En 1420, Palla di Noferi Strozzi, le plus riche banquier et marchand de Florence, commanda à Gentile di Fabriano un tableau des Rois Mages, o Palla lui-même et sa famille figuraient au premier rang du cortège. Les Médicis ont beaucoup fait pour les Dominicains de Florence, notamment la rénovation très coûteuse de la Badia Fiesolana et du couvent de Saint-Marc, où Beato Angelico a peint une Adoration des Mages dans la cellule dédiée à Cosimo. Des chapelles bâties elles aussi en l’honneur des rois mages par des marchands se trouvent également dans d'autres villes de la Renaissance (à Turin, par exemple). Le rôle de la Compagnie de l’Étoile devint si important que, malgré la bénédiction de Saint Antonin, elle devint une sorte de nouvelle religion. Gentile de Becchi, écrivant de Rome à Laurent le Magnifique en 1467, lui assure que les cardinaux du Collège Pontifical accorderont "par votre intercession cent indulgences" à toute personne qui assistera aux réunions de la Compagnie des Rois Mages, au cours desquelles on pourra également recevoir l'Eucharistie par dispense papale (Rab Hatfield, "La Compagnie des Mages"). Marsilio Ficino ("De stella Magorum", 1482), Pic de la Mirandole et les néo-platoniciens de Florence firent le reste en transformant les Mages en l'icône d'une religiosité païenne, pré-chrétienne et ésotérique, sur laquelle fonder la Renaissance de l'Europe. C'est la fin de l'Humanisme civil, le début de la décadence de Florence et des villes italiennes.

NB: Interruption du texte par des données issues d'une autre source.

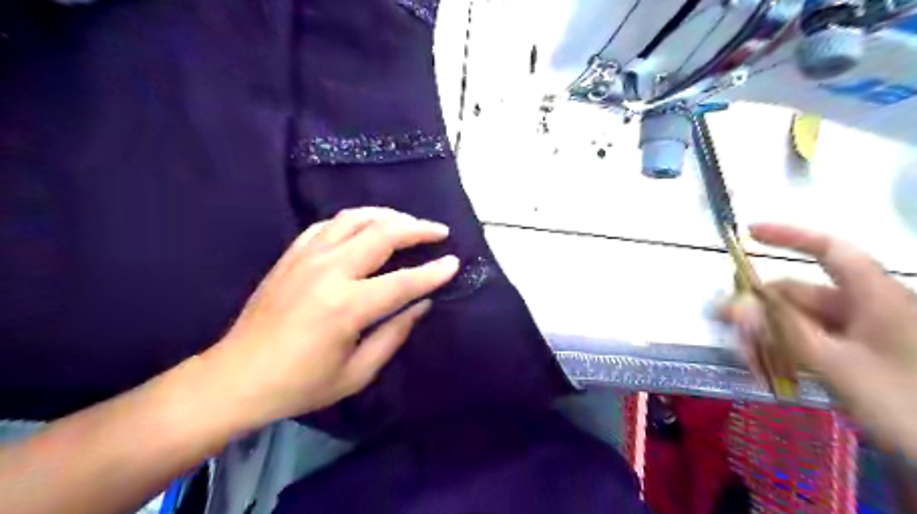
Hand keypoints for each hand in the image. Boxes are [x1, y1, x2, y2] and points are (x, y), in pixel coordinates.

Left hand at [202, 206, 457, 429]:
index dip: (433, 271)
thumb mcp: (357, 373)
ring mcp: (306, 258)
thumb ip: (394, 334)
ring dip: (387, 216)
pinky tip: (366, 227)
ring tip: (407, 222)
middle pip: (383, 235)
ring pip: (355, 219)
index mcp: (347, 307)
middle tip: (439, 231)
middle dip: (417, 229)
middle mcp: (329, 272)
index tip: (454, 262)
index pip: (404, 281)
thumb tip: (422, 304)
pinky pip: (327, 224)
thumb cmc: (300, 384)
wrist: (235, 378)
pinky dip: (354, 220)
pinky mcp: (291, 255)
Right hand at [719, 223, 915, 455]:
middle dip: (759, 306)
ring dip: (766, 334)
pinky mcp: (854, 356)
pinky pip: (809, 343)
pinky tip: (766, 368)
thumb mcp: (836, 365)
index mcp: (873, 296)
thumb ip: (783, 332)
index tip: (749, 233)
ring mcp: (859, 334)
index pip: (829, 250)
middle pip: (800, 293)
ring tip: (744, 357)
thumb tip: (736, 304)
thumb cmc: (905, 403)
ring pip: (799, 321)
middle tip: (720, 321)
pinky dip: (784, 351)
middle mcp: (864, 307)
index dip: (789, 236)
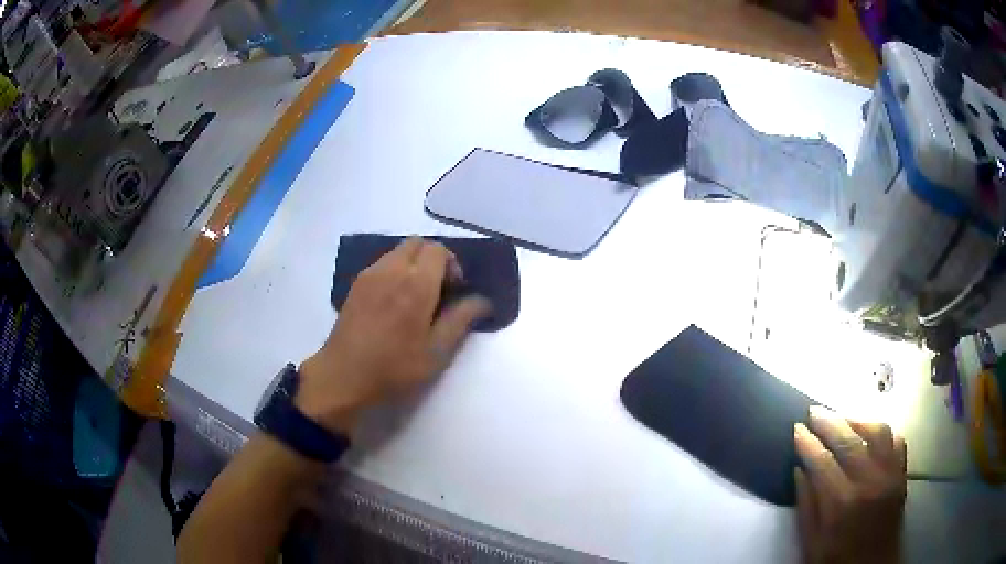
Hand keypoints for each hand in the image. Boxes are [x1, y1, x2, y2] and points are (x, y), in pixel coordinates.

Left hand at [296, 238, 491, 435]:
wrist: (343, 377)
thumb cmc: (394, 368)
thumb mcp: (436, 352)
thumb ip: (461, 320)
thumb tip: (482, 301)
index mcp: (416, 284)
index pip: (438, 250)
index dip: (452, 265)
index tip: (454, 291)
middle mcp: (391, 270)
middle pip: (417, 244)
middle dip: (433, 260)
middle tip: (438, 290)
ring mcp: (370, 275)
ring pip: (398, 252)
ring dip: (413, 264)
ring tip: (415, 298)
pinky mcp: (356, 285)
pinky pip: (382, 264)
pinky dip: (395, 271)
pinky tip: (394, 303)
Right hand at [794, 406, 906, 563]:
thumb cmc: (836, 561)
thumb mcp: (811, 544)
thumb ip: (806, 507)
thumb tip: (799, 470)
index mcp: (841, 503)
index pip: (822, 461)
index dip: (807, 443)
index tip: (797, 428)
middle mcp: (869, 482)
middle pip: (849, 440)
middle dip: (829, 422)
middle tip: (814, 411)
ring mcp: (890, 475)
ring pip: (878, 431)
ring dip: (858, 420)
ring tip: (843, 418)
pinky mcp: (901, 475)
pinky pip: (897, 441)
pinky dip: (883, 433)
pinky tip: (871, 435)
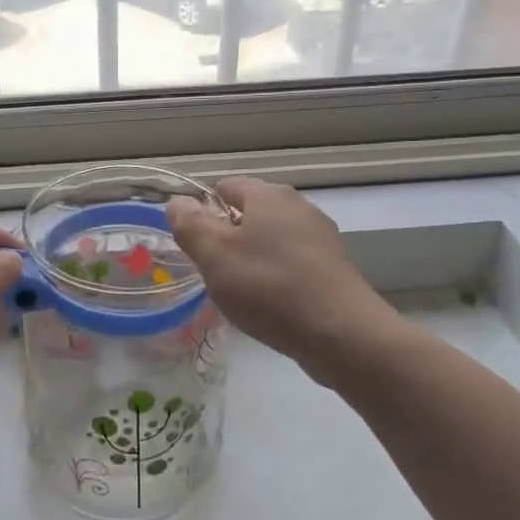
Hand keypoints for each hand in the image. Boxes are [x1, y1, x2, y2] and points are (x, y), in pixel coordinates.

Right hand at [167, 178, 384, 372]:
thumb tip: (178, 202)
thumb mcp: (215, 255)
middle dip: (226, 238)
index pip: (225, 186)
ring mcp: (320, 238)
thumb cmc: (269, 287)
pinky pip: (291, 263)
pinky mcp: (332, 268)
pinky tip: (269, 305)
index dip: (203, 210)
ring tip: (239, 293)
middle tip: (212, 271)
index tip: (193, 244)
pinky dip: (275, 278)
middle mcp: (298, 207)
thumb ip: (190, 224)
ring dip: (250, 260)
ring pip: (270, 240)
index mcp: (269, 195)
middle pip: (249, 213)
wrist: (341, 333)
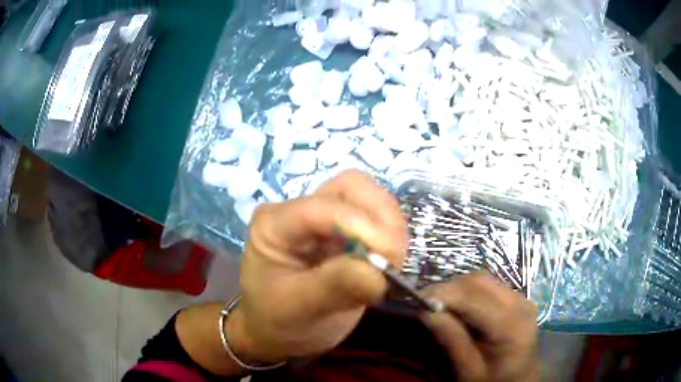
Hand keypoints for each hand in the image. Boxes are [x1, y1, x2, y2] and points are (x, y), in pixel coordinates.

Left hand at [229, 170, 407, 363]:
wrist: (278, 331)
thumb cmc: (278, 320)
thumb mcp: (300, 309)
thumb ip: (335, 288)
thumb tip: (380, 273)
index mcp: (274, 225)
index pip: (322, 207)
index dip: (361, 225)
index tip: (388, 261)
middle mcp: (298, 211)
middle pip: (350, 187)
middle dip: (381, 217)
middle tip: (394, 258)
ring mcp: (322, 218)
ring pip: (367, 197)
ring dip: (390, 225)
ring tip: (393, 263)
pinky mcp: (342, 231)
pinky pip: (375, 217)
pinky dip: (390, 235)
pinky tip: (389, 261)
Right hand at [421, 275, 539, 381]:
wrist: (521, 379)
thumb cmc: (494, 381)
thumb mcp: (469, 370)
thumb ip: (452, 341)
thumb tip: (426, 311)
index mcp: (510, 326)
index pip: (474, 297)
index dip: (444, 293)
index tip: (417, 300)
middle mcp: (520, 304)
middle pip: (479, 282)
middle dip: (448, 288)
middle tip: (425, 302)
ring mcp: (521, 297)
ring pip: (483, 279)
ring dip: (457, 287)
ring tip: (438, 303)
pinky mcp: (517, 297)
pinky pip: (488, 285)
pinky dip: (468, 290)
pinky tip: (458, 305)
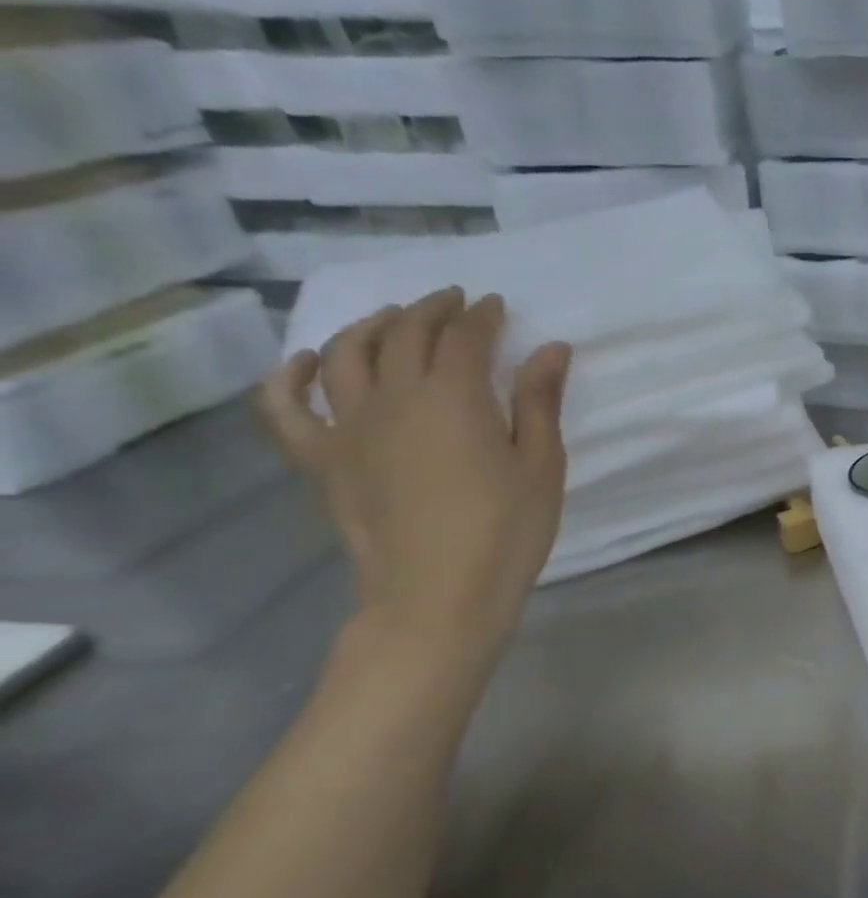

Ce pacte entre l'Église et les marchands était le fruit abouti d'une grande séduction de la magnificence que ce premier "capitalisme" exerçait sur l'Église (saint Antonin est l'un des premiers théoriciens du "capital"). Dans sa Réforme, Luther a été frappé précisément par cette alliance entre l'Église et les marchands, qu'il considérait comme une déviance de la logique évangélique. Mais c'est précisément le monde né de la Réforme qui a donné vie, des siècles plus tard, à un nouveau capitalisme de la richesse qui, une fois de plus, utilise les symboles et le langage de la religion chrétienne. Mais comment les "marchands" de Florence ont-ils réussi à occuper le "temple" ? Nous n'avons plus les clés pour comprendre quel fut l'impact de la richesse et du luxe exorbitant des nouveaux commerçants sur les citoyens de Florence. Leurs vêtements somptueux, de nouvelles couleurs chatoyantes, de magnifiques processions, des palais et des églises encore jamais vus : c'était quelque chose de fantastique, de nouveaux contes des "Mille et une nuits", qui séduisaient et "convertissaient". C étaient les nouveaux héros, les héritiers, encore plus beaux, des chevaliers du Moyen-âge : ils ont enchanté le monde entier, Florence était la nouvelle Terre promise, où coulaient le lait et le miel. Les marchands ont conquis le monde, ils ont changé la morale antique, surtout grâce à la beauté et à l’éblouissement. Ils ne se sont pas imposés avec des florins, mais avec leur magnificence. Serait-ce donc une nouvelle beauté qui nous sauverait de ce capitalisme où trop de Mages se sont alliés au roi Hérode, lui ont dit où se trouve l'Enfant et sont devenus complices des nombreux massacres d'innocents ? Ce sera peut-être une nouvelle beauté, certes très différente, mais encore et toujours aussi étonnante.